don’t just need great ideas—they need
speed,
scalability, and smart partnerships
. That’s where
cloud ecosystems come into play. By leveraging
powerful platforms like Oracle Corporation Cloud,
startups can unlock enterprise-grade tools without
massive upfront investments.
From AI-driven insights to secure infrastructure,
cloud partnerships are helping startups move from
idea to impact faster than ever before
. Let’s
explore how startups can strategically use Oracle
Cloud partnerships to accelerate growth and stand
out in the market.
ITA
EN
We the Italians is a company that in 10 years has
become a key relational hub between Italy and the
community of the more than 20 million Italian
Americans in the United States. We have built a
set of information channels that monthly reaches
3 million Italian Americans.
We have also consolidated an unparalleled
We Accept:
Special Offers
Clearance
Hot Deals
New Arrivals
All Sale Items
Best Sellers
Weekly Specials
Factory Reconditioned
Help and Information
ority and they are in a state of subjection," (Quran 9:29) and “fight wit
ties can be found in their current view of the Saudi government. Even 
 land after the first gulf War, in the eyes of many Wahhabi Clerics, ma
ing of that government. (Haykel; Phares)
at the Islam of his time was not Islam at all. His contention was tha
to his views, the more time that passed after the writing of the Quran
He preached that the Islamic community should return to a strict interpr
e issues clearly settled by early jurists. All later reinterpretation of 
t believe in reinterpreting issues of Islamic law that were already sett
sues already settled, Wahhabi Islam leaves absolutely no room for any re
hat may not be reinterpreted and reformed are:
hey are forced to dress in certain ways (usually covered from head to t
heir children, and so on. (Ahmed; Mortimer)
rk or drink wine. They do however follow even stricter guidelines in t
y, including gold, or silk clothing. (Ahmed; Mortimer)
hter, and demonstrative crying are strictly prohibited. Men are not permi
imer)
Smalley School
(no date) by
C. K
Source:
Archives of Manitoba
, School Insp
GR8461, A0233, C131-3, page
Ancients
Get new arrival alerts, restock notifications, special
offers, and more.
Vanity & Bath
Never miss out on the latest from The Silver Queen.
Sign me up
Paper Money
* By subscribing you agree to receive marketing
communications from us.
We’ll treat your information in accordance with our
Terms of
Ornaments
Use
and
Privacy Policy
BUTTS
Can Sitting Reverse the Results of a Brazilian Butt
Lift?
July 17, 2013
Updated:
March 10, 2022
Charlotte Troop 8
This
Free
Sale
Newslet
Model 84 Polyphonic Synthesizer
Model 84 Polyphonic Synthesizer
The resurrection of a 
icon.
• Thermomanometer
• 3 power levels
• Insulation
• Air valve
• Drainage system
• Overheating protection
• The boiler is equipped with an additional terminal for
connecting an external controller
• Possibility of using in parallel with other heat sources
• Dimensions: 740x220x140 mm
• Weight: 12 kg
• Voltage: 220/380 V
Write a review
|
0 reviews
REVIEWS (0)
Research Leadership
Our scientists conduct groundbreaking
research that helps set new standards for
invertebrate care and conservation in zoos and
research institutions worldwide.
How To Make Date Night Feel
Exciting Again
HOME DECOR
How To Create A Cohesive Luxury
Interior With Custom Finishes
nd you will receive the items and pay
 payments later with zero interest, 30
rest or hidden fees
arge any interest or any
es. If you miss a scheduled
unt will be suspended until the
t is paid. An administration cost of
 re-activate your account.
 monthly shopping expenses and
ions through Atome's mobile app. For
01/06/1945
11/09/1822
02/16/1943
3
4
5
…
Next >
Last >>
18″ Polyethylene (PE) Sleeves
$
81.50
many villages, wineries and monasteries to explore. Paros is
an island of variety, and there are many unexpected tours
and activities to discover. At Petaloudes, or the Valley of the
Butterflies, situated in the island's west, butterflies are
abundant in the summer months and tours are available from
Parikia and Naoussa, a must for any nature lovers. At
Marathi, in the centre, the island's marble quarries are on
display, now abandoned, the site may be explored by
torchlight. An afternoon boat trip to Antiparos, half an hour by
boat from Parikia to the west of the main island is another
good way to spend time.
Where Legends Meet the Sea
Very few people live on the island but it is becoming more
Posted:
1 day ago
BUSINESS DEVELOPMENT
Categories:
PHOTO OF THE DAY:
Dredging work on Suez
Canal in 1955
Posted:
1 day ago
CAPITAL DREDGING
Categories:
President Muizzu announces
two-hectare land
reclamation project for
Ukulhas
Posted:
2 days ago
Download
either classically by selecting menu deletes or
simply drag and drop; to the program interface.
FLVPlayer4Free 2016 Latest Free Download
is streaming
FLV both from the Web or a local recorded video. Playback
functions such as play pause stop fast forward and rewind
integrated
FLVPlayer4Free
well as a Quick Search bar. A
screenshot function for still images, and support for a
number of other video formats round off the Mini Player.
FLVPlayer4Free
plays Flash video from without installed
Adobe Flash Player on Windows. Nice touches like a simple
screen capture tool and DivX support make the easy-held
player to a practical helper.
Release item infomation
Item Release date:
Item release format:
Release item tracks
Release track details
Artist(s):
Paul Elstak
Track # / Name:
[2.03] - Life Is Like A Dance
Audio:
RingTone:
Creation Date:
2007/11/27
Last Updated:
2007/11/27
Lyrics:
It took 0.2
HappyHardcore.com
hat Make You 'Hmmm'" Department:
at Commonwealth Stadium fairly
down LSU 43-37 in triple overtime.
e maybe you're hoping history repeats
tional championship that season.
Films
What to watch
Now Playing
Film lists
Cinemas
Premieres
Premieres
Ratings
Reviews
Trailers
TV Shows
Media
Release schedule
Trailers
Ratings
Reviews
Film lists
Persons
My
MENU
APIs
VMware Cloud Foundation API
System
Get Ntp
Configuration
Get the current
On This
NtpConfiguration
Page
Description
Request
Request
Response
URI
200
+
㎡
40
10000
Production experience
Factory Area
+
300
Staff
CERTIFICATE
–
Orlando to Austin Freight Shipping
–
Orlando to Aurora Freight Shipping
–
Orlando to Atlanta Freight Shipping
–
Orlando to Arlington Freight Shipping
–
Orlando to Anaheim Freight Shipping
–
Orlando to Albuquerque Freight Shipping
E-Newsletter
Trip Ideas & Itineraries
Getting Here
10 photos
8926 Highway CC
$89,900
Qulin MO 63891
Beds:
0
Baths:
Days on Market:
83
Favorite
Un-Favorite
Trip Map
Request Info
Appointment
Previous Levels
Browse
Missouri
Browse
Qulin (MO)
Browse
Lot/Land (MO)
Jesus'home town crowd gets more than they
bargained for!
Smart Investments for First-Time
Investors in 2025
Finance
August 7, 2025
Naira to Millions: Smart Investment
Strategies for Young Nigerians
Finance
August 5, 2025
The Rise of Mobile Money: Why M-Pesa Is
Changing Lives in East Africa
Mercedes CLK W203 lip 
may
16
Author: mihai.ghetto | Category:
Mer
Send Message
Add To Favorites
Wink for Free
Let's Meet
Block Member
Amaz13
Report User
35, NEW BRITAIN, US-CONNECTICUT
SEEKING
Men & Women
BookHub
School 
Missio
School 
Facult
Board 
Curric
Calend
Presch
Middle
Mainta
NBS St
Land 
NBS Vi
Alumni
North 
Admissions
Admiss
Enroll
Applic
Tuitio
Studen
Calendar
◆ ◆ ◆ ◆ ◆ ◆ ◆
◆ **WORK INSTRUCTION**
Retype the text of every one of the records above line for line, changing nothing.

◆ **ANSWER SECTION**
don’t just need great ideas—they need
speed,
scalability, and smart partnerships
. That’s where
cloud ecosystems come into play. By leveraging
powerful platforms like Oracle Corporation Cloud,
startups can unlock enterprise-grade tools without
massive upfront investments.
From AI-driven insights to secure infrastructure,
cloud partnerships are helping startups move from
idea to impact faster than ever before
. Let’s
explore how startups can strategically use Oracle
Cloud partnerships to accelerate growth and stand
out in the market.
ITA
EN
We the Italians is a company that in 10 years has
become a key relational hub between Italy and the
community of the more than 20 million Italian
Americans in the United States. We have built a
set of information channels that monthly reaches
3 million Italian Americans.
We have also consolidated an unparalleled
We Accept:
Special Offers
Clearance
Hot Deals
New Arrivals
All Sale Items
Best Sellers
Weekly Specials
Factory Reconditioned
Help and Information
ority and they are in a state of subjection," (Quran 9:29) and “fight wit
ties can be found in their current view of the Saudi government. Even 
 land after the first gulf War, in the eyes of many Wahhabi Clerics, ma
ing of that government. (Haykel; Phares)
at the Islam of his time was not Islam at all. His contention was tha
to his views, the more time that passed after the writing of the Quran
He preached that the Islamic community should return to a strict interpr
e issues clearly settled by early jurists. All later reinterpretation of 
t believe in reinterpreting issues of Islamic law that were already sett
sues already settled, Wahhabi Islam leaves absolutely no room for any re
hat may not be reinterpreted and reformed are:
hey are forced to dress in certain ways (usually covered from head to t
heir children, and so on. (Ahmed; Mortimer)
rk or drink wine. They do however follow even stricter guidelines in t
y, including gold, or silk clothing. (Ahmed; Mortimer)
hter, and demonstrative crying are strictly prohibited. Men are not permi
imer)
Smalley School
(no date) by
C. K
Source:
Archives of Manitoba
, School Insp
GR8461, A0233, C131-3, page
Ancients
Get new arrival alerts, restock notifications, special
offers, and more.
Vanity & Bath
Never miss out on the latest from The Silver Queen.
Sign me up
Paper Money
* By subscribing you agree to receive marketing
communications from us.
We’ll treat your information in accordance with our
Terms of
Ornaments
Use
and
Privacy Policy
BUTTS
Can Sitting Reverse the Results of a Brazilian Butt
Lift?
July 17, 2013
Updated:
March 10, 2022
Charlotte Troop 8
This
Free
Sale
Newslet
Model 84 Polyphonic Synthesizer
Model 84 Polyphonic Synthesizer
The resurrection of a 
icon.
• Thermomanometer
• 3 power levels
• Insulation
• Air valve
• Drainage system
• Overheating protection
• The boiler is equipped with an additional terminal for
connecting an external controller
• Possibility of using in parallel with other heat sources
• Dimensions: 740x220x140 mm
• Weight: 12 kg
• Voltage: 220/380 V
Write a review
|
0 reviews
REVIEWS (0)
Research Leadership
Our scientists conduct groundbreaking
research that helps set new standards for
invertebrate care and conservation in zoos and
research institutions worldwide.
How To Make Date Night Feel
Exciting Again
HOME DECOR
How To Create A Cohesive Luxury
Interior With Custom Finishes
nd you will receive the items and pay
 payments later with zero interest, 30
rest or hidden fees
arge any interest or any
es. If you miss a scheduled
unt will be suspended until the
t is paid. An administration cost of
 re-activate your account.
 monthly shopping expenses and
ions through Atome's mobile app. For
01/06/1945
11/09/1822
02/16/1943
3
4
5
…
Next >
Last >>
18″ Polyethylene (PE) Sleeves
$
81.50
many villages, wineries and monasteries to explore. Paros is
an island of variety, and there are many unexpected tours
and activities to discover. At Petaloudes, or the Valley of the
Butterflies, situated in the island's west, butterflies are
abundant in the summer months and tours are available from
Parikia and Naoussa, a must for any nature lovers. At
Marathi, in the centre, the island's marble quarries are on
display, now abandoned, the site may be explored by
torchlight. An afternoon boat trip to Antiparos, half an hour by
boat from Parikia to the west of the main island is another
good way to spend time.
Where Legends Meet the Sea
Very few people live on the island but it is becoming more
Posted:
1 day ago
BUSINESS DEVELOPMENT
Categories:
PHOTO OF THE DAY:
Dredging work on Suez
Canal in 1955
Posted:
1 day ago
CAPITAL DREDGING
Categories:
President Muizzu announces
two-hectare land
reclamation project for
Ukulhas
Posted:
2 days ago
Download
either classically by selecting menu deletes or
simply drag and drop; to the program interface.
FLVPlayer4Free 2016 Latest Free Download
is streaming
FLV both from the Web or a local recorded video. Playback
functions such as play pause stop fast forward and rewind
integrated
FLVPlayer4Free
well as a Quick Search bar. A
screenshot function for still images, and support for a
number of other video formats round off the Mini Player.
FLVPlayer4Free
plays Flash video from without installed
Adobe Flash Player on Windows. Nice touches like a simple
screen capture tool and DivX support make the easy-held
player to a practical helper.
Release item infomation
Item Release date:
Item release format:
Release item tracks
Release track details
Artist(s):
Paul Elstak
Track # / Name:
[2.03] - Life Is Like A Dance
Audio:
RingTone:
Creation Date:
2007/11/27
Last Updated:
2007/11/27
Lyrics:
It took 0.2
HappyHardcore.com
hat Make You 'Hmmm'" Department:
at Commonwealth Stadium fairly
down LSU 43-37 in triple overtime.
e maybe you're hoping history repeats
tional championship that season.
Films
What to watch
Now Playing
Film lists
Cinemas
Premieres
Premieres
Ratings
Reviews
Trailers
TV Shows
Media
Release schedule
Trailers
Ratings
Reviews
Film lists
Persons
My
MENU
APIs
VMware Cloud Foundation API
System
Get Ntp
Configuration
Get the current
On This
NtpConfiguration
Page
Description
Request
Request
Response
URI
200
+
㎡
40
10000
Production experience
Factory Area
+
300
Staff
CERTIFICATE
–
Orlando to Austin Freight Shipping
–
Orlando to Aurora Freight Shipping
–
Orlando to Atlanta Freight Shipping
–
Orlando to Arlington Freight Shipping
–
Orlando to Anaheim Freight Shipping
–
Orlando to Albuquerque Freight Shipping
E-Newsletter
Trip Ideas & Itineraries
Getting Here
10 photos
8926 Highway CC
$89,900
Qulin MO 63891
Beds:
0
Baths:
Days on Market:
83
Favorite
Un-Favorite
Trip Map
Request Info
Appointment
Previous Levels
Browse
Missouri
Browse
Qulin (MO)
Browse
Lot/Land (MO)
Jesus'home town crowd gets more than they
bargained for!
Smart Investments for First-Time
Investors in 2025
Finance
August 7, 2025
Naira to Millions: Smart Investment
Strategies for Young Nigerians
Finance
August 5, 2025
The Rise of Mobile Money: Why M-Pesa Is
Changing Lives in East Africa
Mercedes CLK W203 lip 
may
16
Author: mihai.ghetto | Category:
Mer
Send Message
Add To Favorites
Wink for Free
Let's Meet
Block Member
Amaz13
Report User
35, NEW BRITAIN, US-CONNECTICUT
SEEKING
Men & Women
BookHub
School 
Missio
School 
Facult
Board 
Curric
Calend
Presch
Middle
Mainta
NBS St
Land 
NBS Vi
Alumni
North 
Admissions
Admiss
Enroll
Applic
Tuitio
Studen
Calendar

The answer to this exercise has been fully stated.